* [INSTRUCTIONS TO FOLLOW]
Repeat exactly, and only, the lines from the one containing "closed area at" through the last line of the data below.

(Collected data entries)

· · ·

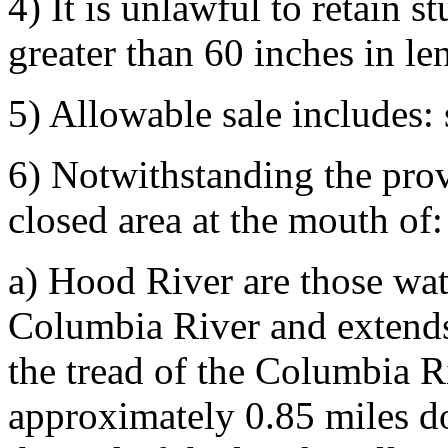
4) It is unlawful to retain s
greater than 60 inches in le
5) Allowable sale includes:
6) Notwithstanding the pro
closed area at the mouth of:
a) Hood River are those wat
Columbia River and extends 
the tread of the Columbia 
approximately 0.85 miles d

· · ·

* [EXERCISE SOLUTION]
closed area at the mouth of:
a) Hood River are those wat
Columbia River and extends 
the tread of the Columbia 
approximately 0.85 miles d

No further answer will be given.